== BRIEF 1 ==
Answer these questions using the NFS mounting thread:
(a) Which system is at 192.168.0.100?
(b) What error message does mount_nfs return on the Mac?
(c) According to Mephisto, what does port 111 handle?
== BRIEF 2 ==
List every distinct port number mentioned in the NFS mounting thread.
== BRIEF 3 ==
Write the next reply in the NFS mounting thread, continuing after its last line.

== EXTRACTED TEXT ==
# Still can't mount NFS...



## michaelsanford (Feb 15, 2005)

First one's slackware, the second one's the Mac OS X.

#/etc/exports
/tmp 192.168.0.101(rw,sync)
/tmp 192.168.0.100(rw,sync)

slackware #> mount server:/tmp /tmp/mount
(works just fine)

macosx $> sudo mount_nfs server:/tmp /tmp/mount
mount_nfs: /private/tmp/mount: Operation not permitted

Why won't this work ! 

I also noticed that mount_nfs tries to connect using all sorts of ports like 947, 1017, 2048 instead of (or in addition to) the standard 111 & 2049. What's up with that?


----------



## Mephisto (Feb 16, 2005)

NFS ports are not static.  111 handles Sun RPC (for the portmapper) and 2049 for the daemon.  It will then assign a port for the connection.   Do you have a firewall running?

Alternatively you might try a -2 or -3 switch but I doubt that will make a difference.  Also not a big deal but why are you calling mount_nfs directly?

sudo mount -t nfs server:/tmp /tmp/mount


----------



## Darkshadow (Feb 16, 2005)

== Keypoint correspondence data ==
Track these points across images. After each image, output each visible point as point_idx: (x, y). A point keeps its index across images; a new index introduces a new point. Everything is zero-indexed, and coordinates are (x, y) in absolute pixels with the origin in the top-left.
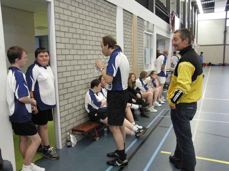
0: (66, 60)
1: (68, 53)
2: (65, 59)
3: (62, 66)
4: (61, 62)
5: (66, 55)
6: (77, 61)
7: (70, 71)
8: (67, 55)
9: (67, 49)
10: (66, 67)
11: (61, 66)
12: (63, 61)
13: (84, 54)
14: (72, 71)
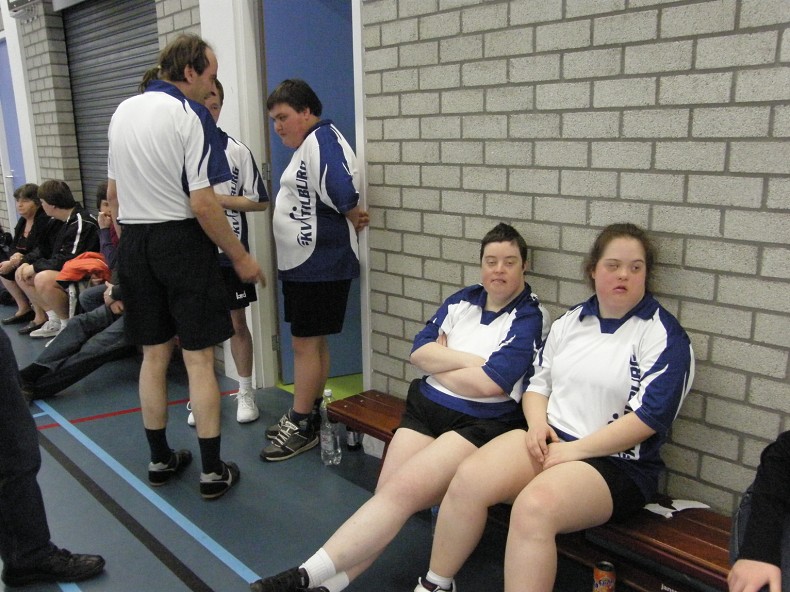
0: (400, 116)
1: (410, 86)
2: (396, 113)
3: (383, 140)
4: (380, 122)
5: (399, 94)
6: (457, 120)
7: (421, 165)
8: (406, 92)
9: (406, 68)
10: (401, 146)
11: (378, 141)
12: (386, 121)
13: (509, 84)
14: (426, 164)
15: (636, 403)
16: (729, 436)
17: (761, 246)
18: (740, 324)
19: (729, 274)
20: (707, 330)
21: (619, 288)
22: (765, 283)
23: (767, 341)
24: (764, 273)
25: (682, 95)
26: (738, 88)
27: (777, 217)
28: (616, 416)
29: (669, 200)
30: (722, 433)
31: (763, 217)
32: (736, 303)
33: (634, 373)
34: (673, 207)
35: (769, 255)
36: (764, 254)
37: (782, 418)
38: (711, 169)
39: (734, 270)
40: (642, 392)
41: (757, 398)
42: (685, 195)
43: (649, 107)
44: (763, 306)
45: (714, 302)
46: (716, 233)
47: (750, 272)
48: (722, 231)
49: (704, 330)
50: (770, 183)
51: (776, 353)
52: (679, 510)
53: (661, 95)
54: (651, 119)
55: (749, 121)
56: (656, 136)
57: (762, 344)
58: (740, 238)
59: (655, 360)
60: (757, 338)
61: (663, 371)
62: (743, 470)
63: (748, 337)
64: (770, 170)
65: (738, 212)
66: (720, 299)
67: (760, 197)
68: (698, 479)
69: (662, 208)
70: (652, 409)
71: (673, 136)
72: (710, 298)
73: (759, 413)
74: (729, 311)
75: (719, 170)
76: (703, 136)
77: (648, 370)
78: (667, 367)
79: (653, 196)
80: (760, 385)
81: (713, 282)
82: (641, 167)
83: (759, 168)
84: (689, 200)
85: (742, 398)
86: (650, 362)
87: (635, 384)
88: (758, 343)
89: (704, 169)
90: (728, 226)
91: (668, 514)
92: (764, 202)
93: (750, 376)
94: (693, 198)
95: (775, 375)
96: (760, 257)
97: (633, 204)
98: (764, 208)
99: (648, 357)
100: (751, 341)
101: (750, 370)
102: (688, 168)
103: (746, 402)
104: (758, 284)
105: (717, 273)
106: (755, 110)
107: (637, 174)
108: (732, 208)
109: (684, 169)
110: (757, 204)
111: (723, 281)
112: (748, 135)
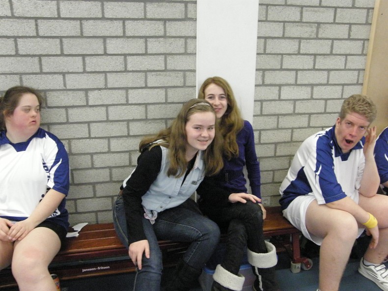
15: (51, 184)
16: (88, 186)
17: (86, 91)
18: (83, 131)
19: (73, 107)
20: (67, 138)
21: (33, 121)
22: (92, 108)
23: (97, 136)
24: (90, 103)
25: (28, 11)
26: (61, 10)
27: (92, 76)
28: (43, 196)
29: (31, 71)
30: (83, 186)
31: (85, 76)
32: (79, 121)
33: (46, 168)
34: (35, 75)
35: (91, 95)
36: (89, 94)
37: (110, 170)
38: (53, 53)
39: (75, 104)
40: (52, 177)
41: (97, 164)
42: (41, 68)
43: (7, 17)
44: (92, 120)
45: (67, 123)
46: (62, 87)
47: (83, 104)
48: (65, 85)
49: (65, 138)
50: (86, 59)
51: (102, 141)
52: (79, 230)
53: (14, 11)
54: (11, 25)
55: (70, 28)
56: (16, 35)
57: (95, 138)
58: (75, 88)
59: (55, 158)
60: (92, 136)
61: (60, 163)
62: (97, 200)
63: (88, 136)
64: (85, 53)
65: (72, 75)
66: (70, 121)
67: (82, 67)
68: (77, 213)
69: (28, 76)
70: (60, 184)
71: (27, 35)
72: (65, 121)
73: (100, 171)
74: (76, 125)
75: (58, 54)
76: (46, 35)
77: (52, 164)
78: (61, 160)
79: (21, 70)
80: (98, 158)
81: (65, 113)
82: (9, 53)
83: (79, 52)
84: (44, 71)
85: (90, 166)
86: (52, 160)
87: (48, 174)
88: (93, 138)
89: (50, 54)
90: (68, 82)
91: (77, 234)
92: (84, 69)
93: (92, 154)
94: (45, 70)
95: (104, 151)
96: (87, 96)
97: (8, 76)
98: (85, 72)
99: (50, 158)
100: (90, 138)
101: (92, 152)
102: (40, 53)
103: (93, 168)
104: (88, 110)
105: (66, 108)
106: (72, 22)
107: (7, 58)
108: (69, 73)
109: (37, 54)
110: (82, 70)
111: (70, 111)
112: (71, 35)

...

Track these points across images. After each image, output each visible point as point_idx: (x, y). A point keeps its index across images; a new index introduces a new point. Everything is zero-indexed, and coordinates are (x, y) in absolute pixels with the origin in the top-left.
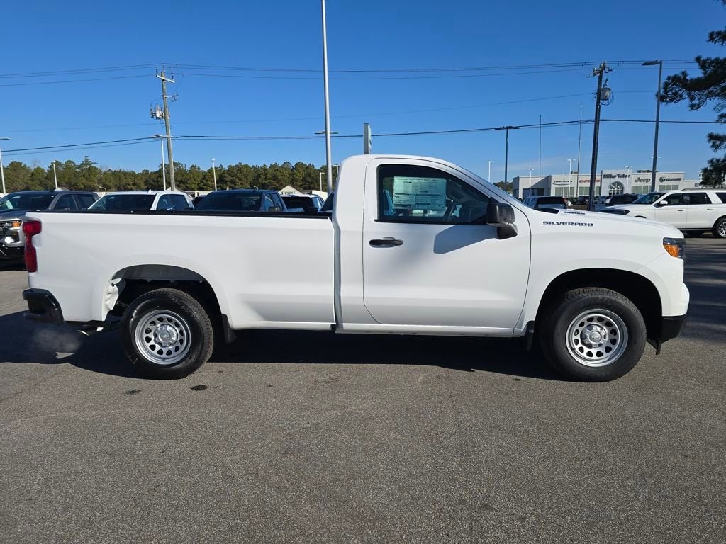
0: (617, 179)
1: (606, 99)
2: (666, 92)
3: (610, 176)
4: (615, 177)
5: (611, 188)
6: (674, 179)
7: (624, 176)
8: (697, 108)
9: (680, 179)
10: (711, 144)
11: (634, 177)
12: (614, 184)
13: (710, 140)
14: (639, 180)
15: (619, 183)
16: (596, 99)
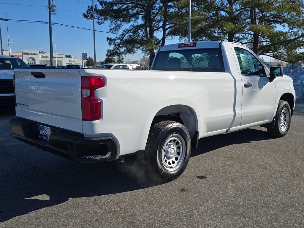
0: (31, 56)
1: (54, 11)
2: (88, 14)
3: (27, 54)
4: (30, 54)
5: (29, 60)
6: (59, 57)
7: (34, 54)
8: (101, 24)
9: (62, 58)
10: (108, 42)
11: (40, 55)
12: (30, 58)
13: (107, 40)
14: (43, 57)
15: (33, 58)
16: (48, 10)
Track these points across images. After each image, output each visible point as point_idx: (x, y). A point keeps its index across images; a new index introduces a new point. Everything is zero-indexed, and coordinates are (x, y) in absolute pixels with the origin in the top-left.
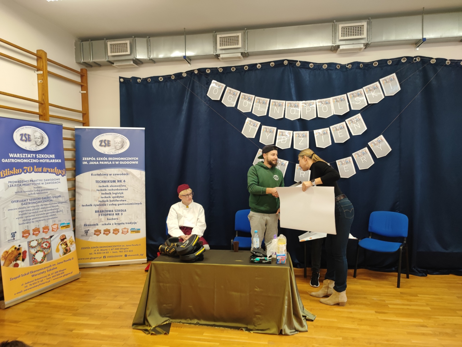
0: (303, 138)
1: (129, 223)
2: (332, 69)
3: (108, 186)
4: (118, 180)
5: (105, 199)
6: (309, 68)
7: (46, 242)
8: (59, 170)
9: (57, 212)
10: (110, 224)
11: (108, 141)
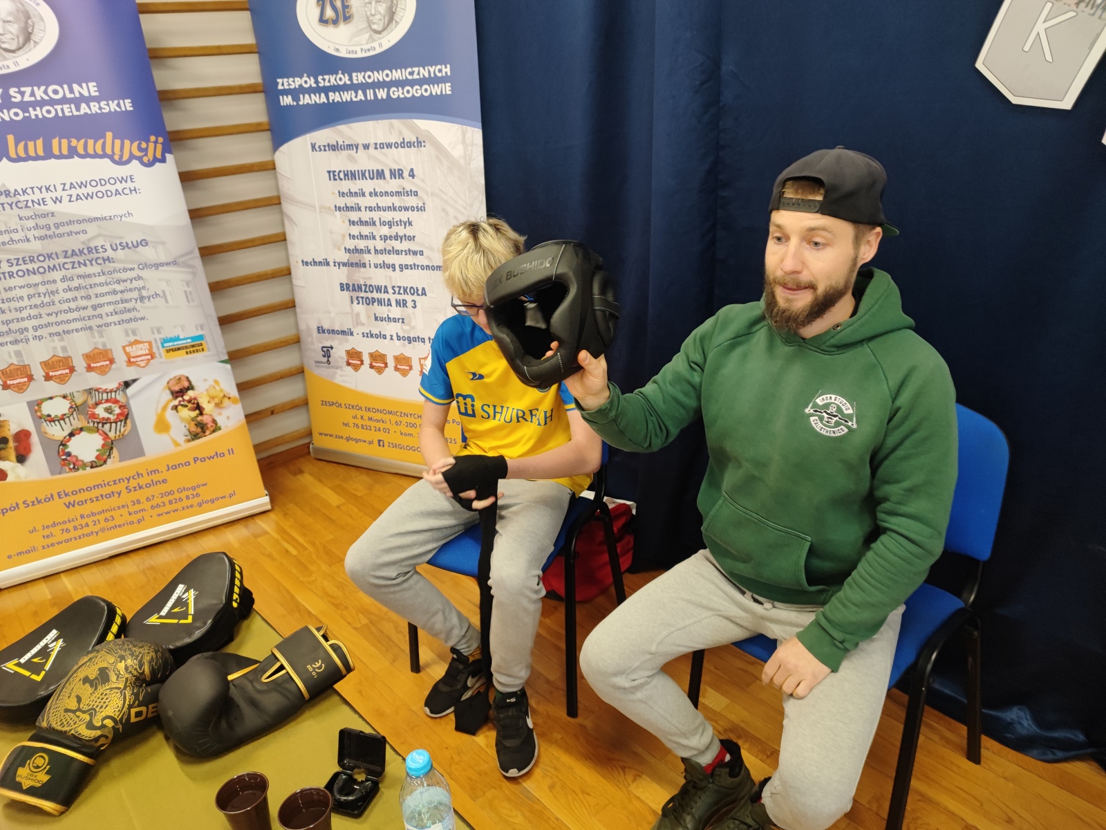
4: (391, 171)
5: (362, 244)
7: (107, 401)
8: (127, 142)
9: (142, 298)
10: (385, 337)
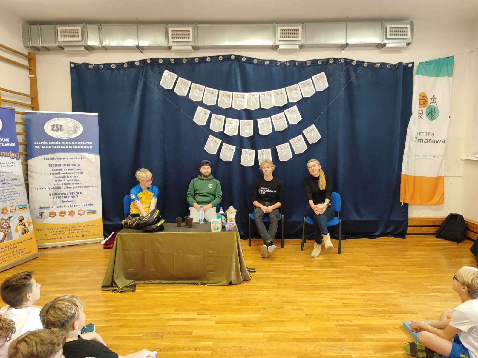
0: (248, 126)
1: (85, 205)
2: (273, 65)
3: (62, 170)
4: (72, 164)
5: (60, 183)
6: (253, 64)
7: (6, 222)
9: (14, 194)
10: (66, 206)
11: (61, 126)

...

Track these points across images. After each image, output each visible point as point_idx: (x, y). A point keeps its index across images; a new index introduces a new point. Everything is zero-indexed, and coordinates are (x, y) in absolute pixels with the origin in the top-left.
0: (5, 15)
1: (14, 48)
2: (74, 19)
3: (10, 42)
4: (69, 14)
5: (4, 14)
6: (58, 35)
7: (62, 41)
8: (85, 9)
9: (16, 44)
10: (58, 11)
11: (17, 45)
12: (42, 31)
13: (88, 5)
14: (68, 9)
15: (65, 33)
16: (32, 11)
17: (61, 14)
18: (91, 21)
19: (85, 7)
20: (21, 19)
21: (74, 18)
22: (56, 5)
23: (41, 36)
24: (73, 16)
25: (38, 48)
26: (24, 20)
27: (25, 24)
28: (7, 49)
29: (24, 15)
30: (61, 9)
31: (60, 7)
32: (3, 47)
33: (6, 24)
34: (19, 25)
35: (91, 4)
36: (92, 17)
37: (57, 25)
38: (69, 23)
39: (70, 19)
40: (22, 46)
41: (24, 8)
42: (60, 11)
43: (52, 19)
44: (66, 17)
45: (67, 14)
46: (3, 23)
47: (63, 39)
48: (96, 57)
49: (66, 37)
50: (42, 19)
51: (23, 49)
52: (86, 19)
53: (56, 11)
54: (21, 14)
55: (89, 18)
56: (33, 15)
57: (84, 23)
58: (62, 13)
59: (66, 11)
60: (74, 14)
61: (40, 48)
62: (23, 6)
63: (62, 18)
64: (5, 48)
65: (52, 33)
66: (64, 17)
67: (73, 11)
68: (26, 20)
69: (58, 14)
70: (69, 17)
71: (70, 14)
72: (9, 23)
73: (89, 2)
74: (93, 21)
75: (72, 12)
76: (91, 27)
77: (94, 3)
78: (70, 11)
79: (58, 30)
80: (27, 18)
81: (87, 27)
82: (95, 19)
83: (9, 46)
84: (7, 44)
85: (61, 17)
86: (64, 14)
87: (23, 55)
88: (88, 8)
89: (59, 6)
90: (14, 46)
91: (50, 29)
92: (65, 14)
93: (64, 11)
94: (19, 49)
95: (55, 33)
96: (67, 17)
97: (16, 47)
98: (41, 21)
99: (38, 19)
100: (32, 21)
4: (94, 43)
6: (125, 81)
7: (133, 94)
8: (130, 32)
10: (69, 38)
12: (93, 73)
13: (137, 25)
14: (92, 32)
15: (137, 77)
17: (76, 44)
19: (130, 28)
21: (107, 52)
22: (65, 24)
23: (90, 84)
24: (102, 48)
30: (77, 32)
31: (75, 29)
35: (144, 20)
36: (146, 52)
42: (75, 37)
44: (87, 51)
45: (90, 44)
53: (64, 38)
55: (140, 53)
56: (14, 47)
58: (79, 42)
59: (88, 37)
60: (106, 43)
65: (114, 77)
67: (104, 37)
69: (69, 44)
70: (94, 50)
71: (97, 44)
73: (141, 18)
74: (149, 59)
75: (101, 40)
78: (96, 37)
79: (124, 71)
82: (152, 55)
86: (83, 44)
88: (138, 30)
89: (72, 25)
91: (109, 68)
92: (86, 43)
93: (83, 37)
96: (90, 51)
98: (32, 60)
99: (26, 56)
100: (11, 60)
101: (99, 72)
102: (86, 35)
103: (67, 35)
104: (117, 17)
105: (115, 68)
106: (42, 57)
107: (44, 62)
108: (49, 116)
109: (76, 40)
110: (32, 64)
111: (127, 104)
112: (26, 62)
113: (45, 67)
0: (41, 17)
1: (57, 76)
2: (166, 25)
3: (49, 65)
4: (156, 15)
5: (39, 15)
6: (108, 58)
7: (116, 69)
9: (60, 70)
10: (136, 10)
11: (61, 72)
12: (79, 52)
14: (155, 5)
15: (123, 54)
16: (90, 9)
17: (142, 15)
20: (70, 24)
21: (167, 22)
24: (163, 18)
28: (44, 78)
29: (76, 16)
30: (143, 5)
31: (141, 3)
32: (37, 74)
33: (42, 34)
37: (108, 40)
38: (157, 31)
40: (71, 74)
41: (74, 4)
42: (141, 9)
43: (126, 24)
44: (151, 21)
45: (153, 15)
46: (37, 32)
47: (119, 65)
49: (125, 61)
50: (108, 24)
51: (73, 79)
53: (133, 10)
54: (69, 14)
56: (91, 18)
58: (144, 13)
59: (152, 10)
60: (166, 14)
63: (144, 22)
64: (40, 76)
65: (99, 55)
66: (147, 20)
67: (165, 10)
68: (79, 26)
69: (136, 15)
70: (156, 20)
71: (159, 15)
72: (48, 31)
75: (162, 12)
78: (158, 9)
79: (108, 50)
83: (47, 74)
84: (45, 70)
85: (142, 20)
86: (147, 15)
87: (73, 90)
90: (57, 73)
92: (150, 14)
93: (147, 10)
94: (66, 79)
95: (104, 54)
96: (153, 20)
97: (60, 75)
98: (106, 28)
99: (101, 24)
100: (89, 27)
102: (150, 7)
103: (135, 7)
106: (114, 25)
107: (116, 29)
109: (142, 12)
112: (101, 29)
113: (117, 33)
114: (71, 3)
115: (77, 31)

== RESULT 1 ==
(a) Mac OS X
(b) mount_nfs: /private/tmp/mount: Operation not permitted
(c) Sun RPC, for the portmapper

== RESULT 2 ==
947, 1017, 2048, 111, 2049

== RESULT 3 ==
Hmm, try checking the permissions on the /tmp/mount directory.  They're probably fine, but you _can_ get this error when trying to mount a device to a directory you don't have permissions for.

Other than that, try reading mount_nfs's man page, and try out some of the options there if they look to be something that may be causing a problem for you.


----------



## michaelsanford (Feb 16, 2005)

Mephisto, calling mount_nfs is another step in debugging, I tried mount -t nfs arleady to no avail (I also read somewhere that mount_nfs was the way to go).

I do have a firewall. I opened 111/2049 and then the other ports I saw it was trying to use based on what got blocked. It seems to have worked all right for my Slackware box.

Even with the firewalls on my server and iMac disabled completely I get the same error message (I get a uniquely identifyable message if the firewall blocks it anyway).

*Goes to search google on NFS and firewalls (even though that's not the problem with the Apple connectivity)*


----------



## Mephisto (Feb 16, 2005)

michaelsanford said:
			
		

> Mephisto, calling mount_nfs is another step in debugging, I tried mount -t nfs arleady to no avail (I also read somewhere that mount_nfs was the way to go).



OK, cool.  Just checking.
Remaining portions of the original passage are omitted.